──────── Records ────────

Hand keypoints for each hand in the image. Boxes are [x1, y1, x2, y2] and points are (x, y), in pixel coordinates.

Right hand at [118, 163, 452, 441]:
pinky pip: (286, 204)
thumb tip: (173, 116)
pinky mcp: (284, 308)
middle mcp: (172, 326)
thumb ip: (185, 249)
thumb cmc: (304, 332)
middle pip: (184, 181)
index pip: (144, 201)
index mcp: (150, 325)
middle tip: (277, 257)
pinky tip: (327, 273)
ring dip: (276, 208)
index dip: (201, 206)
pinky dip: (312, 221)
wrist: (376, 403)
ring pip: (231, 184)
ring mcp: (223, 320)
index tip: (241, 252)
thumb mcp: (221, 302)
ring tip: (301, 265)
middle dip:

────────

Among the lines of the data, identify those with the word "index". Copy each of them.

Result –
index pip: (144, 201)
index mcp: (150, 325)
index dip: (201, 206)
index tip: (241, 252)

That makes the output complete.